--- DATA ---
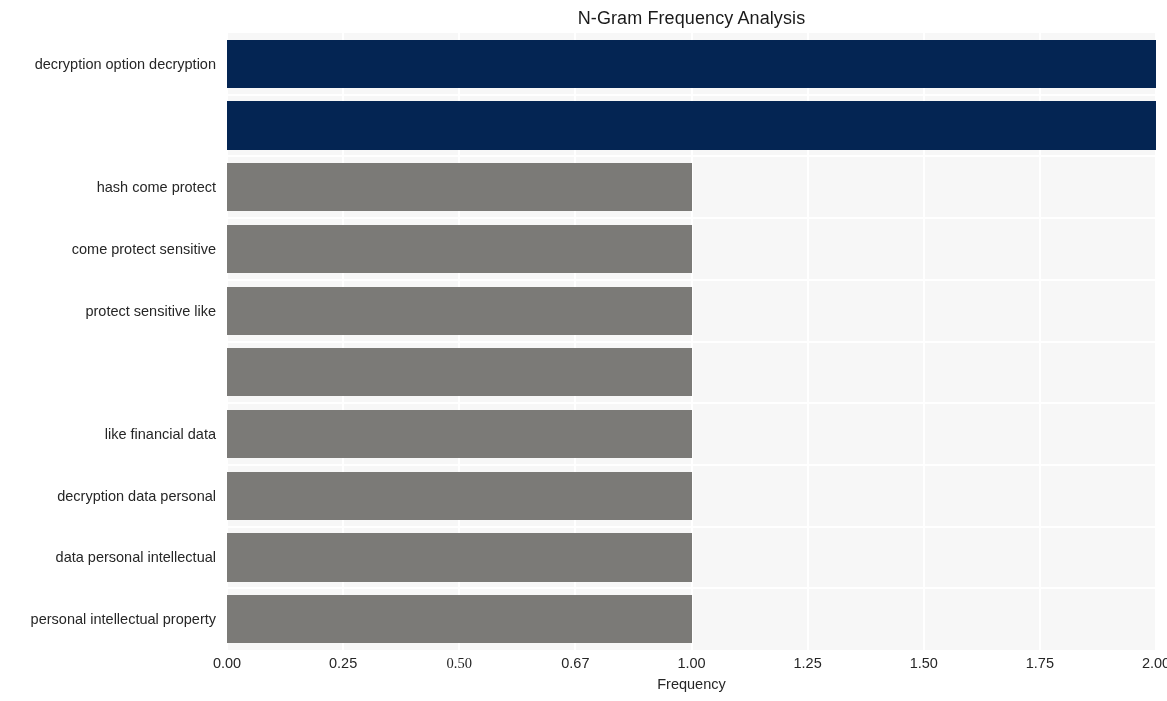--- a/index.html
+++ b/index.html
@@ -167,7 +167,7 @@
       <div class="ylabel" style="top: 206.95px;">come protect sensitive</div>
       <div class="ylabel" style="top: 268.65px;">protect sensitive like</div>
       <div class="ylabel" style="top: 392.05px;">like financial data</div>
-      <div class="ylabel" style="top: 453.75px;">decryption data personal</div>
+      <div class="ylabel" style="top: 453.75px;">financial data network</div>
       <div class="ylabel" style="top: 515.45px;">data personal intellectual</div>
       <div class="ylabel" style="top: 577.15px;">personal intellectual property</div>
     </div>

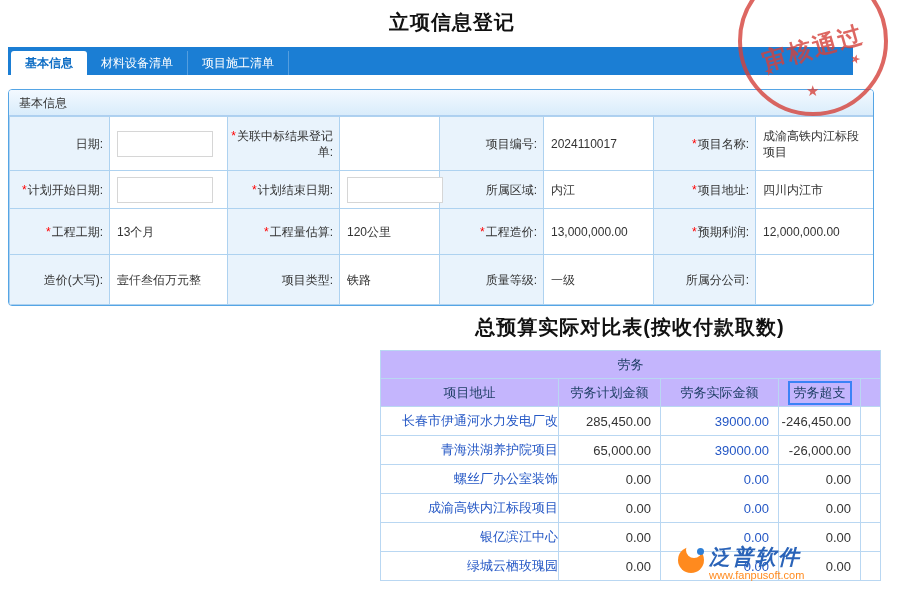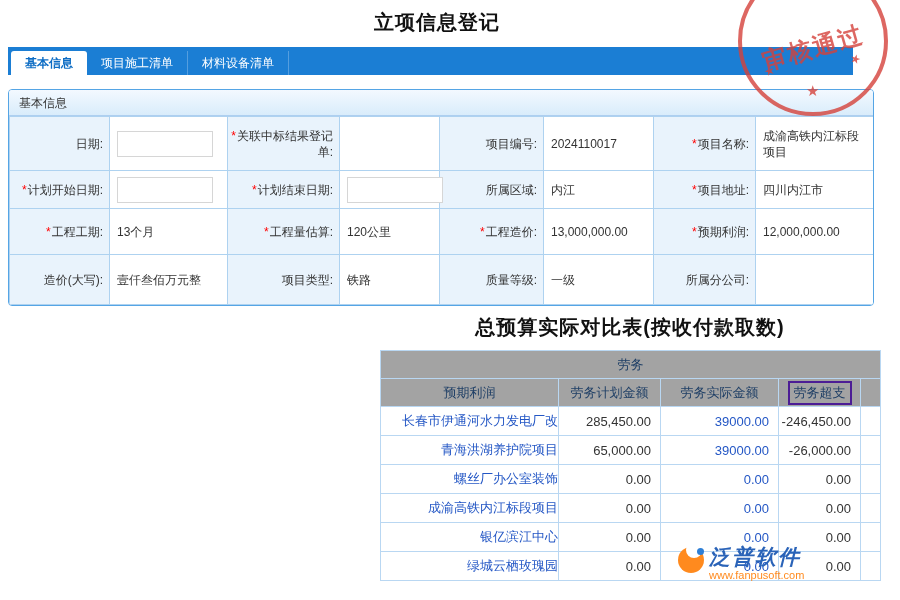--- a/index.html
+++ b/index.html
@@ -14,7 +14,7 @@
 
   
   .page-title {
-    position:absolute; top:9px; left:4px; width:866px;
+    position:absolute; top:9px; left:19px; width:866px;
     text-align:center; font-size:20px; font-weight:bold; color:#111;
     letter-spacing:1px;
   }

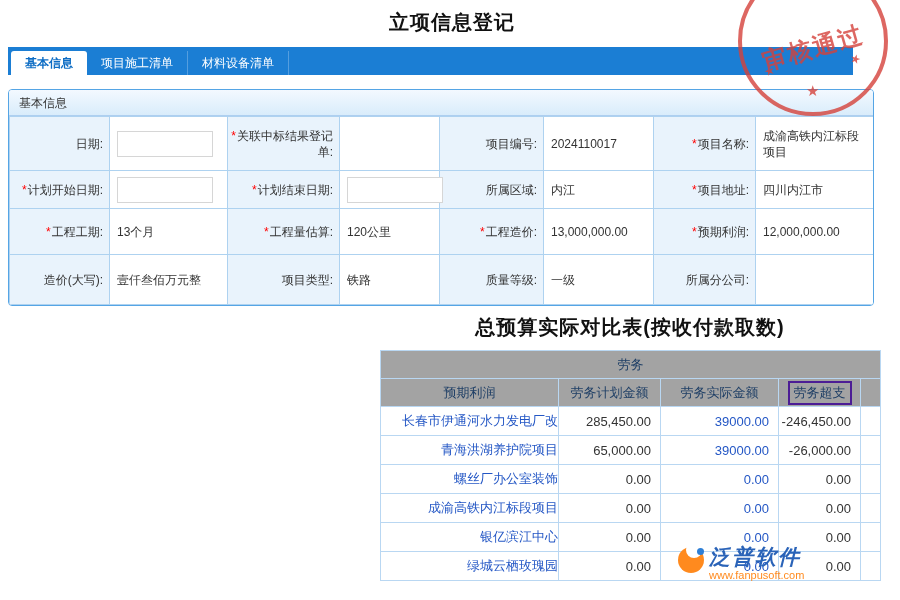--- a/index.html
+++ b/index.html
@@ -116,8 +116,8 @@
 
 <div class="tabbar">
   <div class="tab active">基本信息</div>
+  <div class="tab">材料设备清单</div>
   <div class="tab">项目施工清单</div>
-  <div class="tab">材料设备清单</div>
 </div>
 
 <div class="form-box">

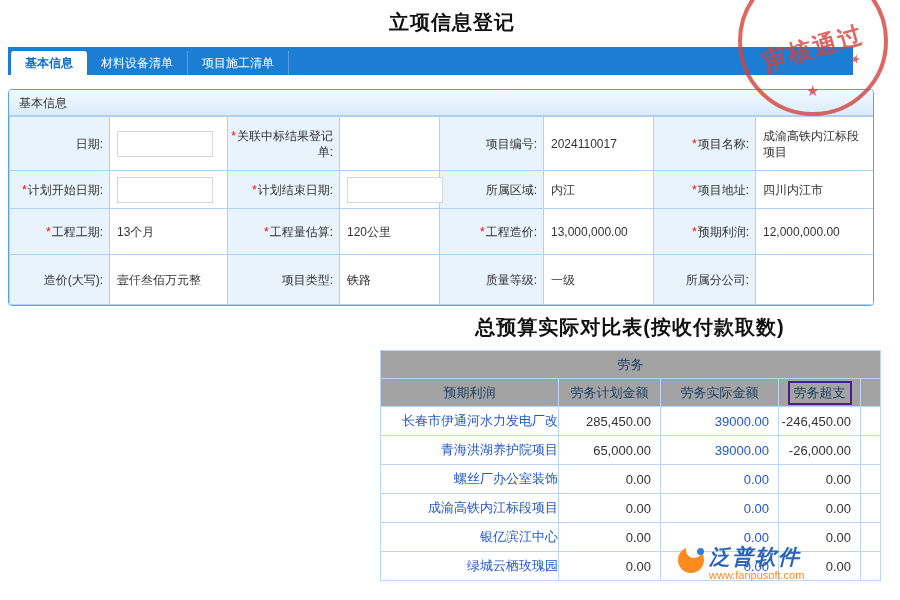--- a/index.html
+++ b/index.html
@@ -68,7 +68,7 @@
     border:1px solid #8fc2ea;
   }
   table.bt th, table.bt td { border:1px solid #b9d7f2; font-weight:normal; }
-  table.bt th { background:#a3a3a3; color:#1f3f66; font-size:13px; }
+  table.bt th { background:#c4b5fd; color:#1f3f66; font-size:13px; }
   tr.bt-group th { height:28px; }
   tr.bt-head th { height:28px; }
   table.bt td { height:29px; background:#fff; font-size:13px; }

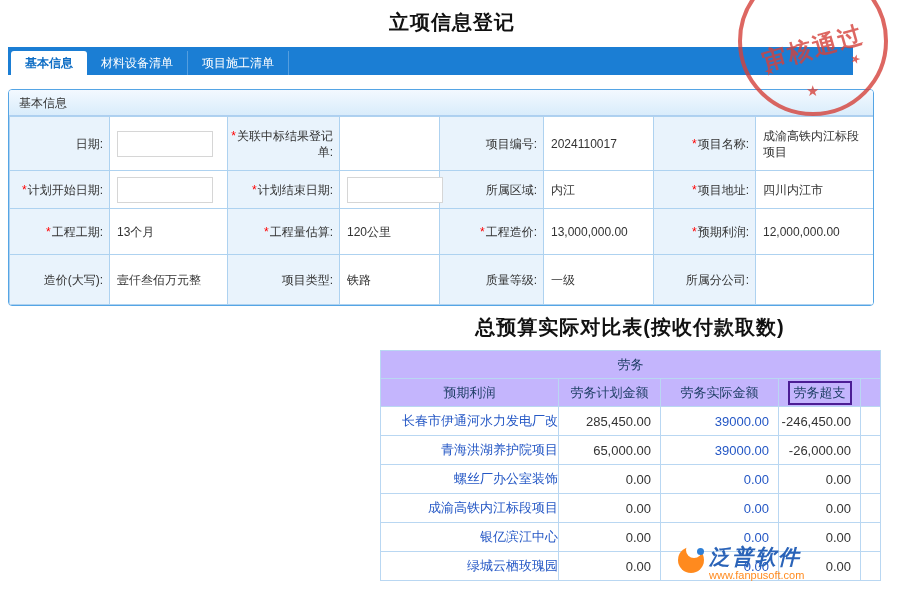--- a/index.html
+++ b/index.html
@@ -193,7 +193,7 @@
       <th colspan="5">劳务</th>
     </tr>
     <tr class="bt-head">
-      <th>预期利润</th>
+      <th>项目地址</th>
       <th>劳务计划金额</th>
       <th>劳务实际金额</th>
       <th><span class="hl-box">劳务超支</span></th>

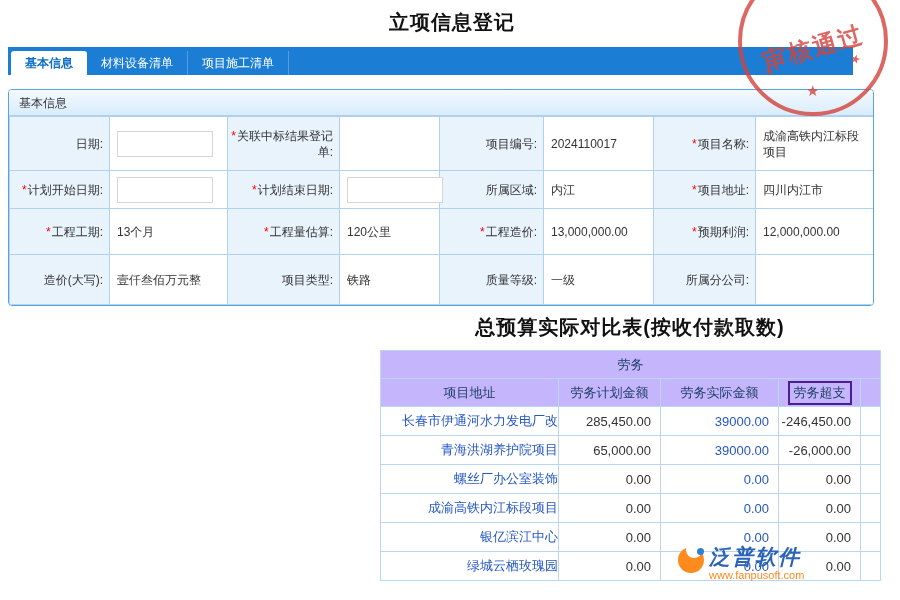--- a/index.html
+++ b/index.html
@@ -76,7 +76,7 @@
   td.bt-num { text-align:right; padding-right:9px; color:#333;margin-top:30px; }
   td.bt-link { text-align:right; padding-right:9px; color:#2457c5; cursor:pointer; }
   .hl-box {
-    display:inline-block; border:2px solid #4c1d95; padding:1px 4px; font-weight:normal;
+    display:inline-block; border:2px solid #3b82f6; padding:1px 4px; font-weight:normal;
   }
 
   

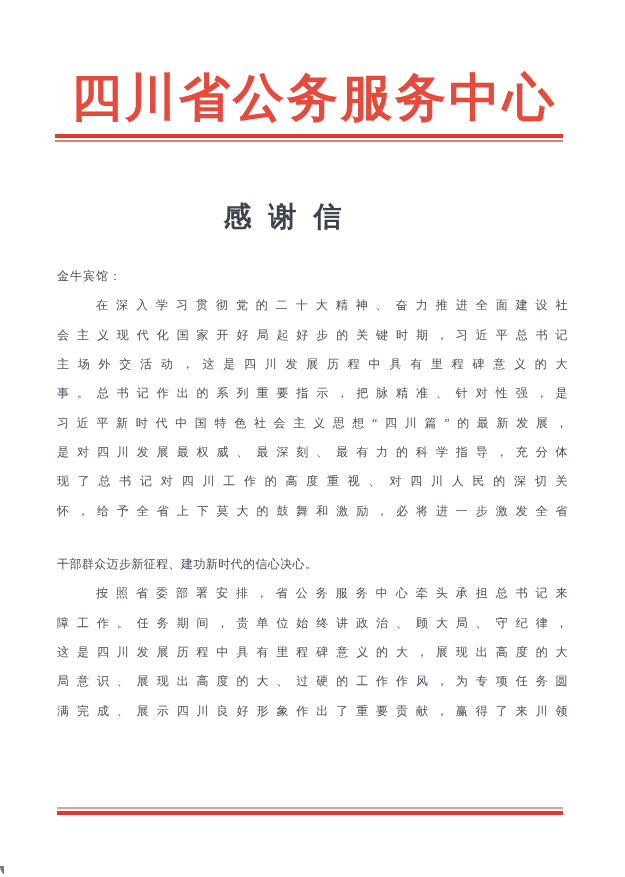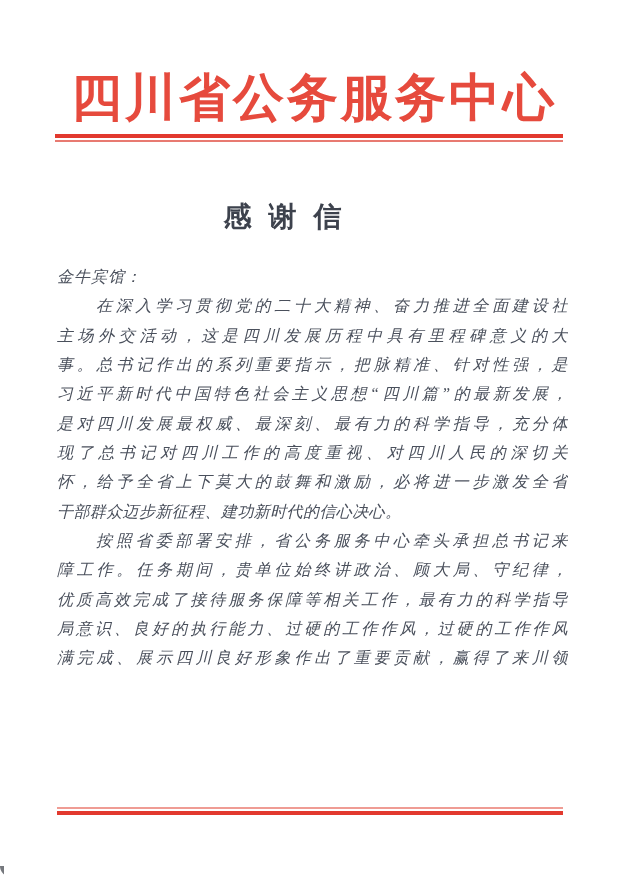--- a/index.html
+++ b/index.html
@@ -60,9 +60,8 @@
     left: 57px;
     top: 262px;
     width: 511px;
-    font-size: 16px;
+    font-size: 12px;
     color: var(--body-text, #4a505c);
-    font-style: italic;
   }
   .line {
     height: 29.35px;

--- AIM OF THE EXERCISE ---
Read the material above and copy out each line holding "solid".

--- RESPONSE TO THIS EXERCISE ---
     border:1px solid #8fc2ea;
   table.bt th, table.bt td { border:1px solid #b9d7f2; font-weight:normal; }
-    display:inline-block; border:2px solid #4c1d95; padding:1px 4px; font-weight:normal;
+    display:inline-block; border:2px solid #3b82f6; padding:1px 4px; font-weight:normal;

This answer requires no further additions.